* [What you need to do]
1. According to the article on reservation policy in Tamil Nadu, in what year was the Communal Government Order finally implemented, and by whom?
2. Decide whether each statement below agrees with the article on reservation policy in Tamil Nadu. Answer yes or no for each and quote the exact words of the article that settle it.
(a) The Justice Party was founded in 1916.
(b) Under the Communal Government Order, Scheduled Castes were to receive 16% of all posts.
(c) Periyar resigned from the Congress after it declined to endorse reservation.
3. Continue the article on reservation policy in Tamil Nadu, picking up right after its final sentence.

* [Source document]
= Reservation policy in Tamil Nadu =

System of affirmative action in India

Reservation policy in Tamil Nadu is a system of affirmative action that provides historically disadvantaged groups representation in education and employment. Reservations in the state rose from 41 percent in 1954 to 69 percent in 1990.

== History ==
Tamil Nadu has long struggled for equal educational opportunities and government jobs dating back to the pre-independence period. Reservation was especially believed by the oppressed classes as a successful mechanism for affirmative action against discrimination.

=== Before independence ===
The Madras Presidency was the very first presidency in British Raj to use reservation as a means of ensuring justice for the disadvantaged. There were complaints about Brahmin dominance in the government, where they overshadowed others by numbers and held senior roles. The Brahmin hegemony in the administration was owing to their better educational opportunities as a result of their superior position in the caste hierarchy.

C. Natesa Mudaliar,P. Theagaraya Chetty and T.M. Nair established the South Indian Liberal Federation, popularly known as the Justice Party in 1916 to advocate for non-Brahmins in government workforce in the Madras Presidency. Chief Minister of Madras Presidency, Akaram Subbaroyalu Reddy, acted in 1921 with a Government Order setting up reservation. The Government Order was met with immediate opposition and had to be put on hold. The social reformer Periyar E. V. Ramasamy who was a member of the Congress at the time, pushed his party to endorse reservation. He resigned after the party declined, and rallied all over Tamil Nadu to gain support for the Government Order's implementation. The Government Order known as the 'Communal Government Order' was only implemented in 1927 by P. Subbaroyan, a Chief Minister of Madras Presidency. According to the Governmental order, Non-Brahmin Hindus were to receive 44% of all posts, while Brahmins, Muslims, Christians and Anglo-Indians were to receive 16% each, and Scheduled Castes were to receive 8%. Although, these numbers did not accurately represent their population share, Periyar pointed to it as a 'compromise' and accepted it. This order, which was based on English literacy, which was just about 7% at the time. The order remained in effect from then until 1950, and it was applied in employment and admissions to educational institutions.

* [Records]
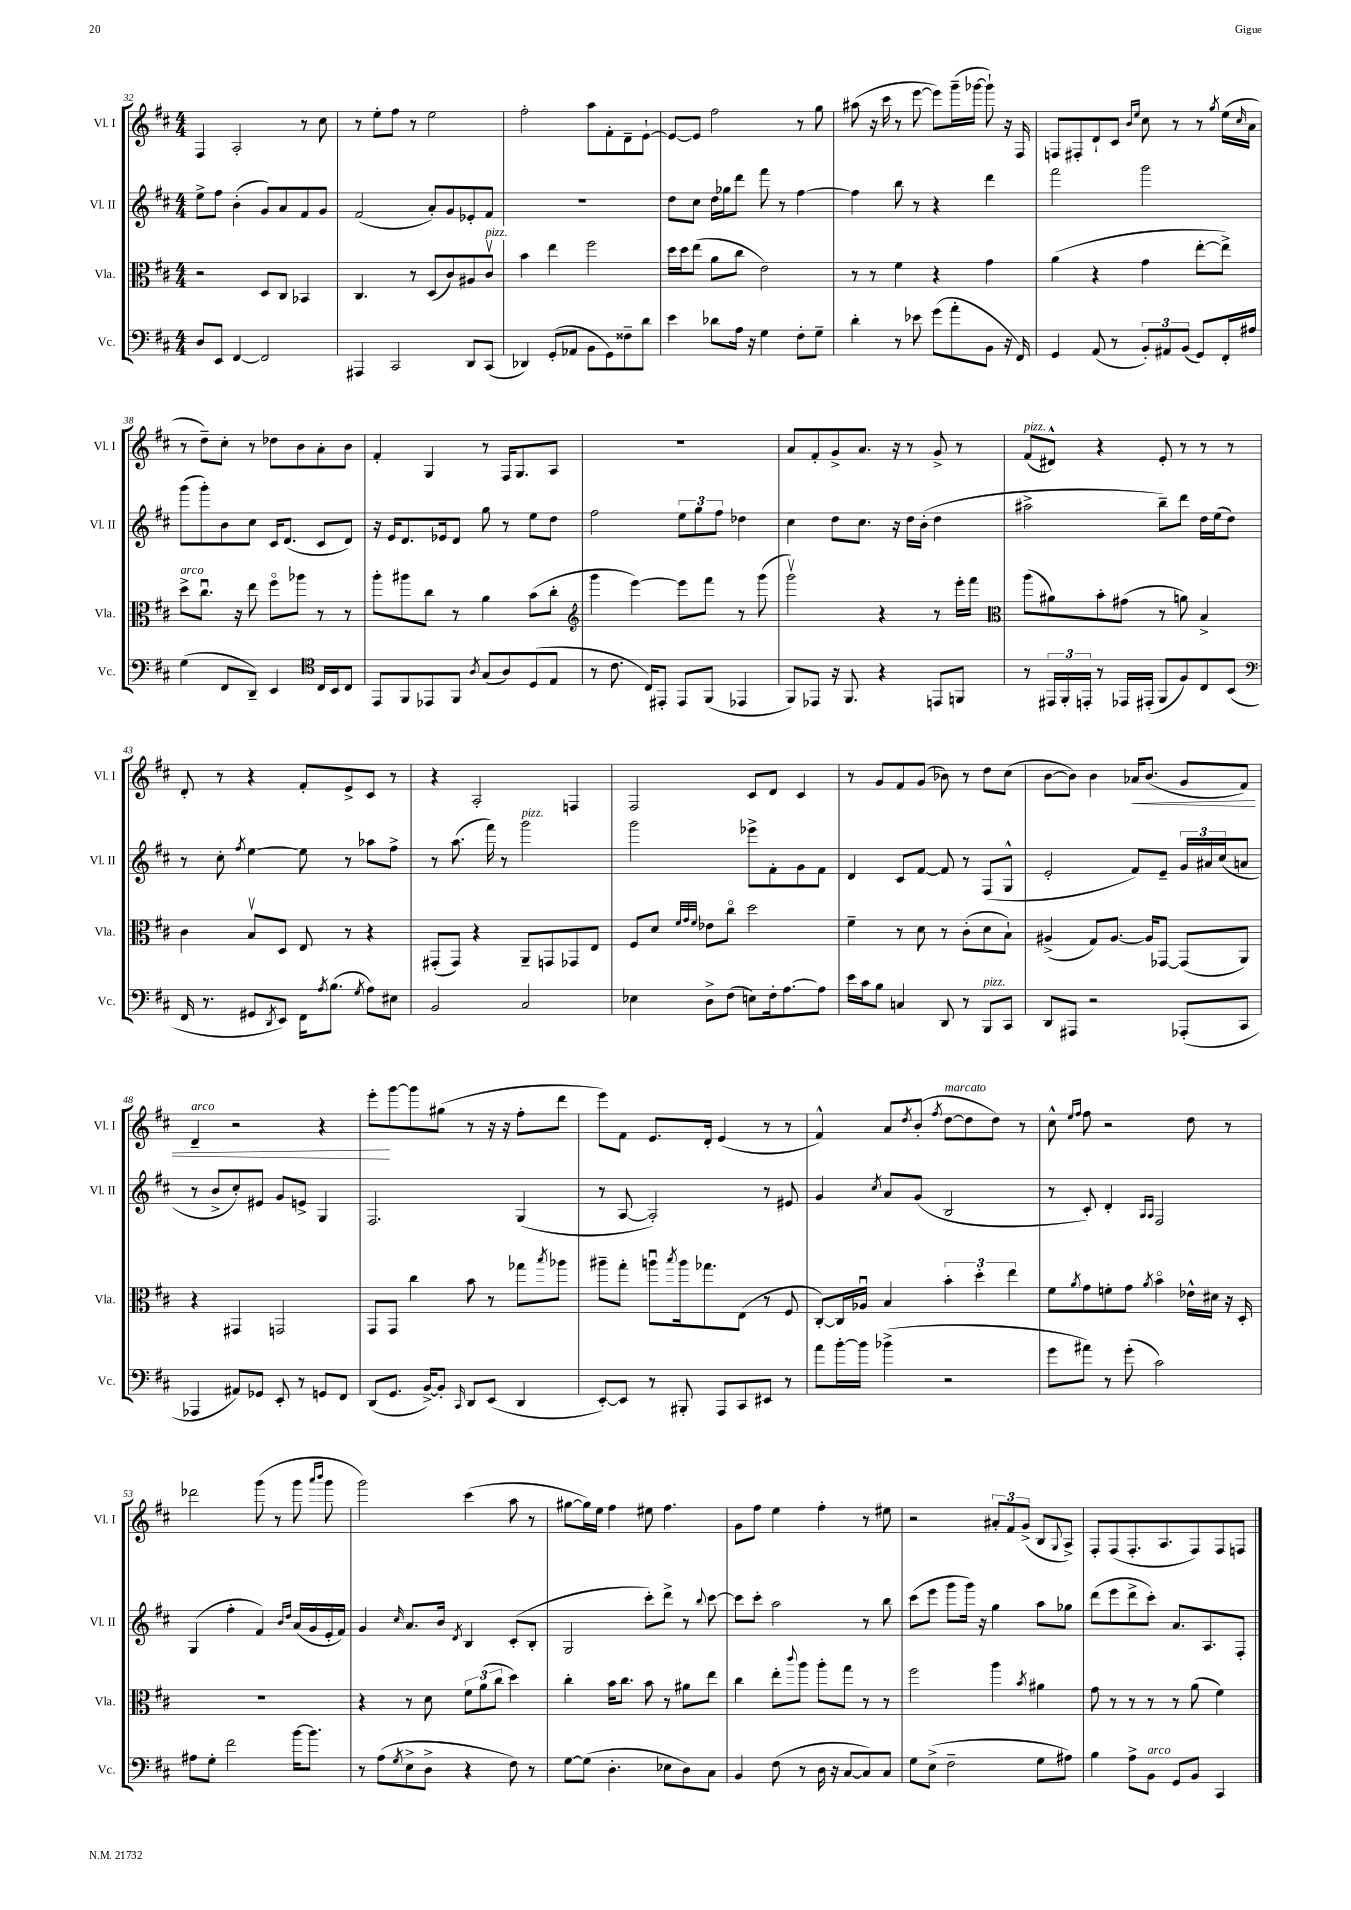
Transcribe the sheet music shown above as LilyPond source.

<<
\new StaffGroup <<
\new Staff = "s0" \with { instrumentName = "Vl. I" shortInstrumentName = "Vl. I" } {
    \clef treble \key d \major \numericTimeSignature \time 4/4
    fis4 a2-. r8 cis''8 |
    r8 e''8-. fis''8 r8 e''2 |
    fis''2-. a''8 fis'8-. d'8-- e'8~-! |
    e'8~ e'8 fis''2 r8 g''8 |
    ais''8( r16 cis'''16 r8 e'''8~ e'''8) g'''16--( ges'''16~ ges'''8-!) r16 fis16 |
    f8 fis8-. d'8-! cis'8 \grace { b'16 e''16 } cis''8 r8 r8 \acciaccatura { g''8 } e''16( \grace { cis''16 } a'16 |
    r8 d''8--) cis''8-. r8 des''8 b'8 a'8-. b'8 |
    fis'4-. g4 r8 fis16 g8. a8 |
    R1 |
    a'8 fis'8-. g'8-> a'8. r16 r8 g'8-> r8 |
    fis'8^\markup { \italic "pizz." }( dis'8-^) r4 e'8-. r8 r8 r8 |
    d'8-. r8 r4 fis'8-. e'8-> cis'8 r8 |
    r4 a2-. f4 |
    fis2 cis'8 d'8 cis'4 |
    r8 g'8 fis'8 g'8( bes'8) r8 d''8 cis''8( |
    b'8~ b'8) b'4 aes'16\< b'8.( g'8 fis'8) |
    d'4--^\markup { \italic "arco" } r2 r4 |
    e'''8-.\! g'''8~ g'''8 gis''8( r8 r16 r16 fis''8-. d'''8 |
    e'''8) fis'8 e'8. d'16-. e'4( r8 r8 |
    fis'4-^) a'8 \acciaccatura { d''8 } b'8-.( \acciaccatura { fis''8 } d''8~^\markup { \italic "marcato" } d''8 d''8) r8 |
    cis''8-^ \grace { e''16 fis''16 } fis''8 r2 d''8 r8 |
    des'''2 g'''8( r8 g'''8 \grace { a'''16 b'''16 } g'''8 |
    g'''2) cis'''4( a''8 r8 |
    gis''8~ gis''16) e''16 fis''4 eis''8 fis''4. |
    g'8 fis''8 e''4 fis''4-. r8 eis''8 |
    r2 \tuplet 3/2 { ais'8-. fis'8 g'8->( } b8 \appoggiatura { g8 } a8->) |
    fis8-. fis8( fis8.-. a8. fis8) fis8 f8 \bar "|." |
}
\new Staff = "s1" \with { instrumentName = "Vl. II" shortInstrumentName = "Vl. II" } {
    \clef treble \key d \major \numericTimeSignature \time 4/4
    e''8-> fis''8 b'4-.( g'8) a'8 fis'8 g'8 |
    fis'2( a'8-.) g'8 ees'8-. fis'8 |
    R1 |
    d''8 cis''8 d''16 ges''16 d'''8 fis'''8 r8 fis''4~ |
    fis''4 b''8 r8 r4 d'''4 |
    fis'''2 g'''2 |
    g'''8( g'''8-.) b'8 cis''8 cis'16 d'8.( cis'8 d'8) |
    r16 e'16 d'8. ees'16 d'8 g''8 r8 e''8 d''8 |
    fis''2 \tuplet 3/2 { e''8 g''8 fis''8 } des''4 |
    cis''4 d''8 cis''8. r16 d''16 b'16-.( d''4 |
    ais''2-> b''8--) d'''8 d''16 e''16( d''8) |
    r8 cis''8-. \acciaccatura { fis''8 } e''4~ e''8 r8 aes''8 fis''8-> |
    r8 a''8.( fis'''16) r8 g'''2^\markup { \italic "pizz." } |
    g'''2 ees'''8-> fis'8-. g'8 fis'8 |
    d'4 cis'8 fis'8~ fis'8 r8 fis8( g8-^ |
    e'2-. fis'8) e'8-- \tuplet 3/2 { g'16 ais'16 cis''16( } a'8 |
    r8 b'8-> cis''8-.) eis'8 g'8 e'8-> g4 |
    fis2. g4( |
    r8 a8~ a2-.) r8 eis'8 |
    g'4 \acciaccatura { cis''8 } a'8 g'8( b2 |
    r8 cis'8-.) d'4-. \grace { a16 a16 } fis2 |
    g4( fis''4-. fis'4) \grace { b'16 d''16 } a'16( g'16 e'16-. fis'16) |
    g'4 \grace { cis''16 } a'8. b'16 \acciaccatura { d'8 } b4 cis'8-.( b8-. |
    g2 cis'''8-.) d'''8-> r8 \appoggiatura { b''8 } cis'''8~ |
    cis'''8 cis'''8-. a''2 r8 b''8 |
    cis'''8( e'''8 g'''8 g'''16) r16 g''4 a''8 ges''8 |
    d'''8( e'''8 d'''8-> cis'''8-.) a'8. a8. fis8-. \bar "|." |
}
\new Staff = "s2" \with { instrumentName = "Vla." shortInstrumentName = "Vla." } {
    \clef alto \key d \major \numericTimeSignature \time 4/4
    r2 d8 cis8 bes,4 |
    cis4. r8 d8( cis'8) ais8 cis'8\upbow^\markup { \italic "pizz." } |
    b'4 e''4 fis''2 |
    d''16 d''16 e''8( a'8 cis''8 e'2) |
    r8 r8 fis'4 r4 g'4 |
    a'4( r4 g'4 e''8~-. e''8->) |
    d''8->^\markup { \italic "arco" } cis''8.\downbow r16 e''8 fis''8\flageolet aes''8 r8 r8 |
    a''8-. ais''8 cis''8 r8 a'4 b'8( cis''8-. |
    \clef treble g'''4 e'''4~) e'''8 fis'''8 r8 g'''8( |
    g'''2\upbow) r4 r8 e'''16-. fis'''16 |
    \clef alto a''8( ais'8) b'8-. gis'8( r8 a'8) b4-> |
    cis'4 b8\upbow d8 e8 r8 r4 |
    gis,8-.( gis,8) r4 a,8-- g,8 ges,8 e8 |
    fis8 d'8 \grace { fis'32 g'32 fis'32 } ees'8 cis''8\flageolet d''2 |
    fis'4-- r8 d'8 r8 cis'8-.( d'8 b8-!) |
    ais4->( g8) ais8.~ ais16 ges,8~ ges,8( a,8) |
    r4 gis,4 g,2 |
    g,8 g,8 cis''4 b'8 r8 ges''8 \acciaccatura { b''8 } aes''8 |
    ais''8-- g''8-. a''8\downbow \acciaccatura { b''8 } a''16 ges''8. e8( r8 fis8 |
    cis8~-.) cis16 aes16\downbow b4 \tuplet 3/2 { b'4-. d''4-. e''4 } |
    fis'8 \acciaccatura { a'8 } g'8 f'8-. g'8 \acciaccatura { a'8 } b'4\flageolet ees'16-^ dis'16 r16 d16-. |
    R1 |
    r4 r8 d'8 \tuplet 3/2 { fis'8 a'8( cis''8 } d''4) |
    cis''4-. b'16 cis''8. b'8 r8 ais'8 e''8 |
    cis''4 e''8-. \appoggiatura { cis'''8 } a''8 a''8-. g''8 r8 r8 |
    fis''2 a''4 \acciaccatura { b'8 } ais'4 |
    g'8 r8 r8 r8 r8 a'8( fis'4) \bar "|." |
}
\new Staff = "s3" \with { instrumentName = "Vc." shortInstrumentName = "Vc." } {
    \clef bass \key d \major \numericTimeSignature \time 4/4
    d8 e,8 fis,4~ fis,2 |
    ais,,4 cis,2 d,8 cis,8( |
    des,4) g,8-.( aes,8 b,8 g,8) fisis8-- d'8 |
    e'4 des'8 a16 r16 g4 fis8-. g8-- |
    d'4-. r8 ees'8 g'8( a'8-. b,8 r16 fis,16) |
    g,4 a,8( r8 \tuplet 3/2 { b,8-.) ais,8 b,8( } g,8) fis,16-. ais16 |
    g4( fis,8 d,8--) e,4 \clef tenor cis16 b,16 cis8 |
    e,8 fis,8 ees,8 fis,8 \acciaccatura { a8 } g8( a8) d8( e8 |
    r8 cis'8. cis16) eis,8-. eis,8 fis,8( ees,4 |
    fis,8) ees,8 r16 fis,8. r4 e,8 f,8 |
    r8 \tuplet 3/2 { eis,16 fis,16-. e,16-. } r8 ees,16 eis,16-.( fis,8 fis8) cis8 b,8( |
    \clef bass fis,16 r8. gis,8 \acciaccatura { d,8 } e,8) fis,16 \acciaccatura { a8 } b8.( \acciaccatura { g8 } a8) eis8 |
    b,2 cis2 |
    ees4 d8-> fis8( e8) fis16-. a8.~ a8 |
    e'16 cis'16 b8 c4 d,8 r8 b,,8^\markup { \italic "pizz." } cis,8 |
    d,8 ais,,8 r2 aes,,8-.( cis,8 |
    aes,,4 ais,8) ges,8 e,8-. r8 g,8 fis,8 |
    d,8( g,8. b,16~->) b,8-. \grace { cis,16 } d,8 e,8( d,4 |
    e,8~-.) e,8 r8 bis,,8-. a,,8 cis,8 eis,8 r8 |
    a'8 b'16~-. b'16 bes'4->( r2 |
    g'8 ais'8) r8 g'8-.( cis'2) |
    ais8 g8-. fis'2 b'16~ b'8. |
    r8 a8( \acciaccatura { g8 } e8-> d8-> r4 fis8) r8 |
    g8~ g8( d4.-. ees8 d8) cis8 |
    b,4 fis8( r8 d16 r16 cis8~ cis8) cis8 |
    g8 e8->( fis2-- g8 ais8) |
    b4 a8-> b,8^\markup { \italic "arco" } g,8 b,8 cis,4 \bar "|." |
}
>>
>>
\layout { \context { \Score currentBarNumber = #32 } }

* [Expected responses]
1. It was implemented in 1927 by P. Subbaroyan, a Chief Minister of Madras Presidency.

2.
(a) Yes: "popularly known as the Justice Party in 1916"
(b) No: "Scheduled Castes were to receive 8%"
(c) Yes: "He resigned after the party declined"

3.
=== After independence===

In 1950, India's Constitution went into effect. The Communal governmental order was shortly annulled by the Madras High Court on the basis that it was unconstitutional. The decision was upheld by the Supreme Court. A Statewide protest against the court judgment was led by Periyar. The Congress also backed the reservations. Chief Minister K. Kamaraj brought the matter to Prime Minister Jawaharlal Nehru, who helped amend Articles 15 and 16 of the Constitution, which enable states to have quotas in educational institutions and public service for educationally and socially backward classes.

==Present Reservation Scheme Details==
Below are the details of Reservation followed in Tamil Nadu.

Main Category as per Government of Tamil Nadu: Sub Category as per Government of Tamil Nadu; Reservation Percentage for each Sub Category as per Government of Tamil Nadu; Reservation Percentage for each Main Category as per Government of Tamil Nadu; Category as per Government of India
Backward Class (BC): BC - General; 26.5%; 30%; Backward Class
BC - Muslims: 3.5%
Most Backward Class (MBC): Most Backward Communities (MBC); 13%; 20%
Denotified Community (DNC): 7%
Scheduled Castes: Scheduled Castes (others); 15%; 18%; Scheduled castes and scheduled tribes
only for (Arunthathiyar): 3%
Scheduled Tribes: 1% No Sub-Categories; 1%
Total Reservation Percentage: 69%

== Impact ==
Tamil Nadu's reservation policy is successful. Reservations have a major effect in Tamil Nadu's successful results on human development index.

==Timeline==

Tamil Nadu Reservations

=== 1920 – 1979 ===
In 1927 due to the efforts of Periyar E. V. Ramasamy, the Communal government order was brought into effect by the Chief minister of the Madras Presidency. The reservation gave 44% to non-Brahmin Hindus, 8% to scheduled castes and 16% to Brahmins, Christians and Muslims. Although, these numbers did not accurately represent their population share, Periyar pointed to it as a 'compromise' and accepted it.

In 1950, the reservation was removed because it was considered unconstitutional by the Madras High court and was upheld by the Supreme court.

From 1951, the backward classes were given a 25% allocation.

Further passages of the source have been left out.